Dans une sobriété scénographique, l’auteur et le metteur en scène de la pièce, Kazem SHAHRYARI, nous abandonne sur le territoire de la loufoquerie amère de la vie... Emportés par la connivence hilarante, l’impuissance émouvante, la violence et les soubresauts révoltés de ses personnages aux dialogues drôles, incisifs, crus et poétiques jusqu’à l’écoeurement du revirement final où THOMAS commet l’irréparable, par une nuit sans voie lactée et parce qu’il bénéficie de toutes les circontances atténuantes, nous assistons au sacrifice de l’homme sur l’autel de l’inconscience, de la bêtise et de la lâcheté.

Saluons le talent indéniable des trois interprètes sur lequel repose la réussite du spectacle, vu l’économie de moyens scéniques caractéristique du travail de Kazem SHAHRYARI.

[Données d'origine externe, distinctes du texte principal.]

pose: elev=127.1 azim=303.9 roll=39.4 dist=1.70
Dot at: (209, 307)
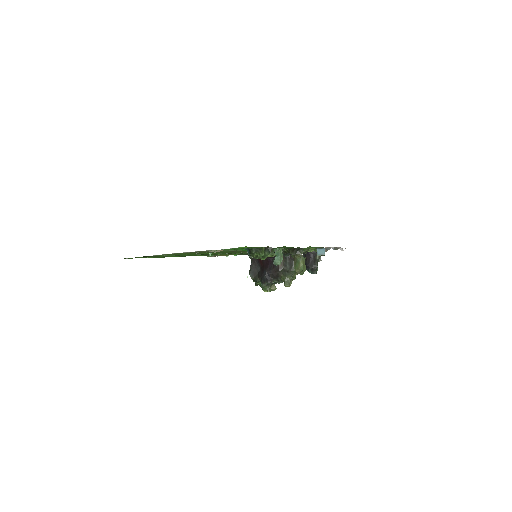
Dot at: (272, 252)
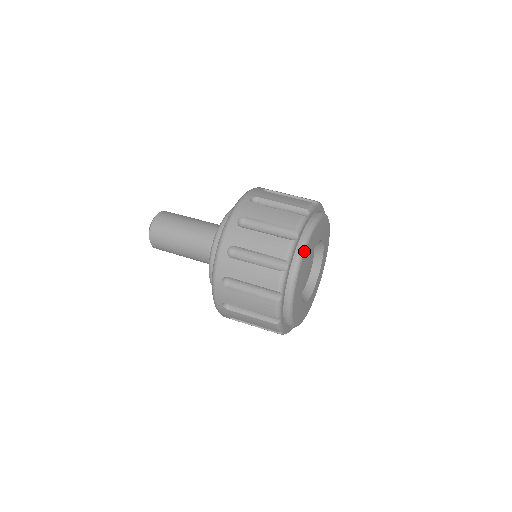
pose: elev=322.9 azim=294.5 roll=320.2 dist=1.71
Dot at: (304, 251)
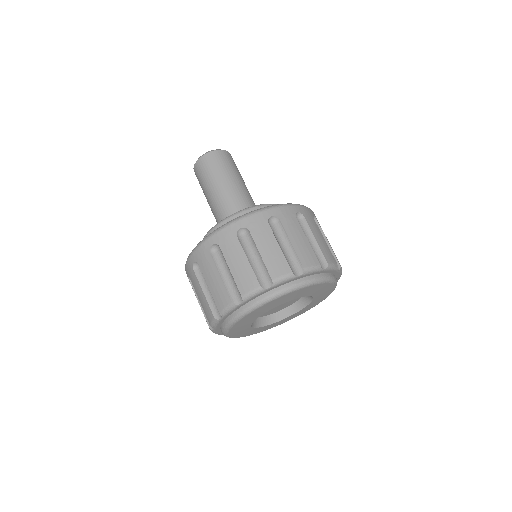
Dot at: (293, 290)
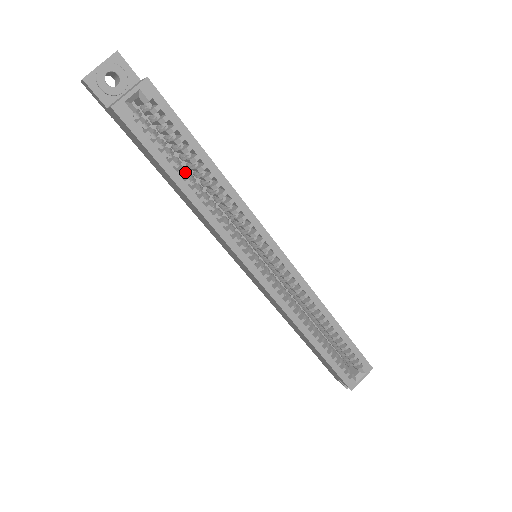
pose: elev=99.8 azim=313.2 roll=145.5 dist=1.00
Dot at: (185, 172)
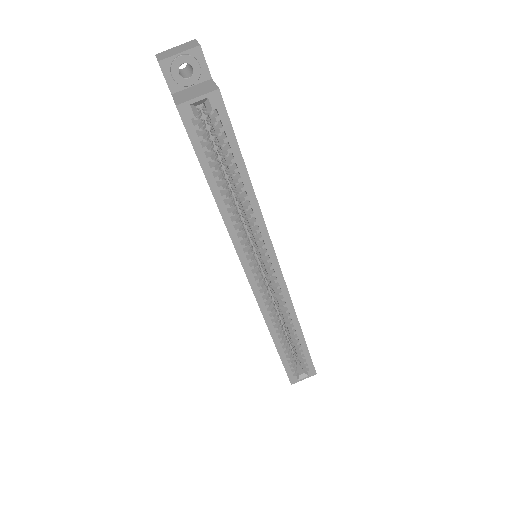
Dot at: occluded
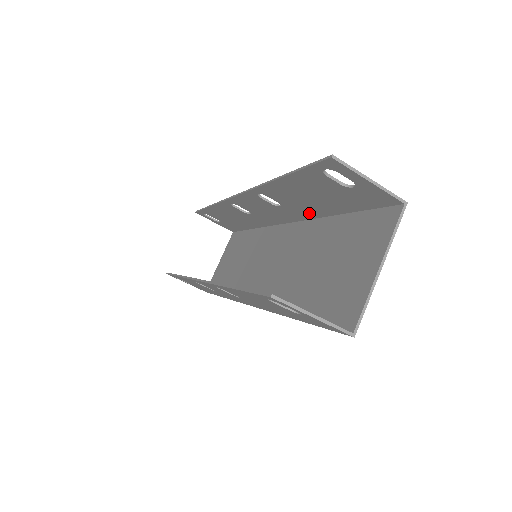
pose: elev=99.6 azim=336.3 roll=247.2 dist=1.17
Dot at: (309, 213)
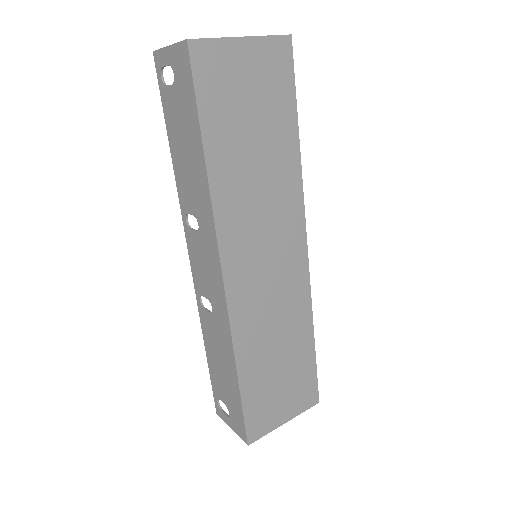
Dot at: occluded
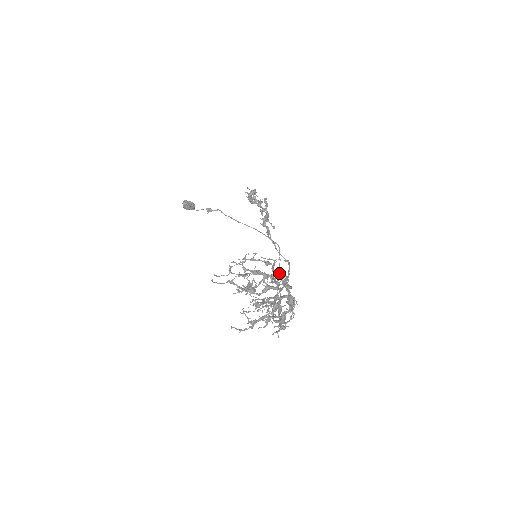
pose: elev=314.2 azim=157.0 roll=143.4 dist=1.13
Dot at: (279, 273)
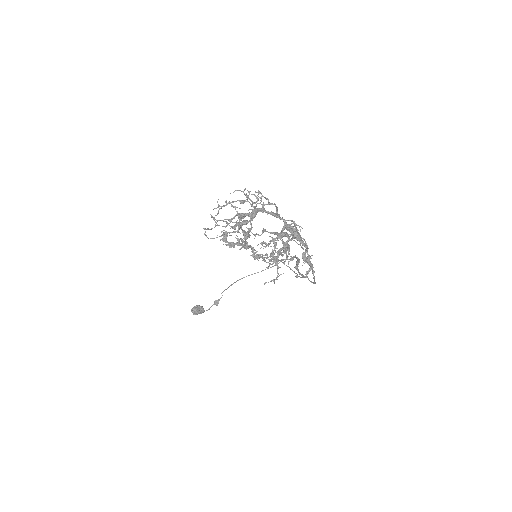
Dot at: (295, 273)
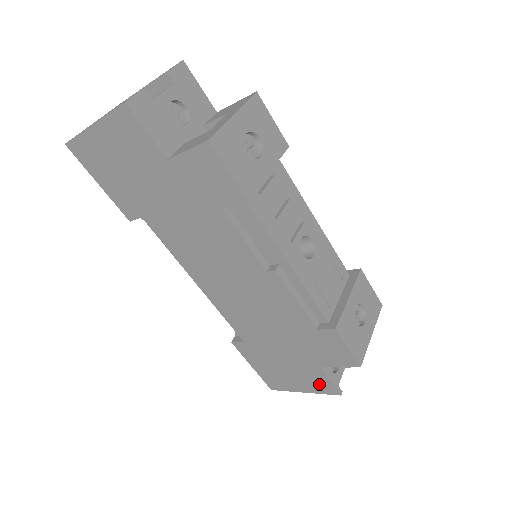
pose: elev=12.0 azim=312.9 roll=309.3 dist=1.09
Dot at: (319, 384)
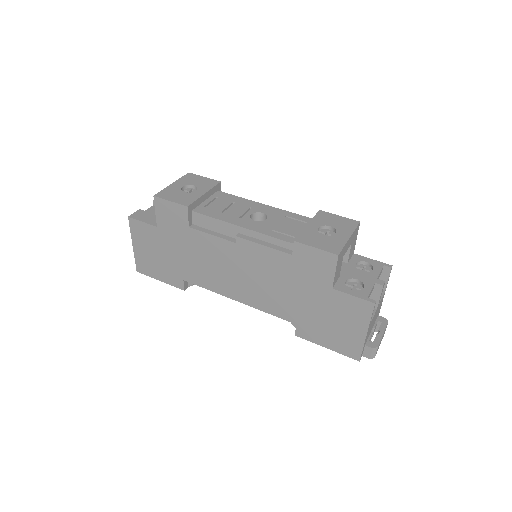
Dot at: (356, 310)
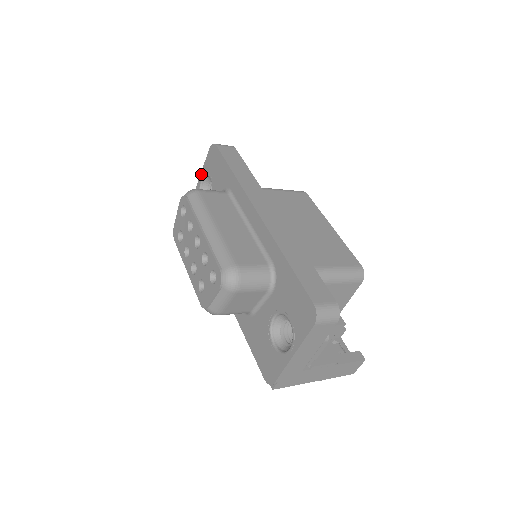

Ici, l’auteur et metteur en scène, est également acteur et ceci à notre plus grand bonheur. Kazem SHAHRYARI porte à bout de bras sa pièce et trouve la liberté des grands acteurs pour donner vie à l’insupportable DAVID. Paul SOKA, est surprenant de drôlerie dans le personnage coincé de THOMAS. Yannig SAMOT, lui, est porteur d’une grande émotion pour restituer le poids de la fatalité qui pousse OMID dans un cul de sac.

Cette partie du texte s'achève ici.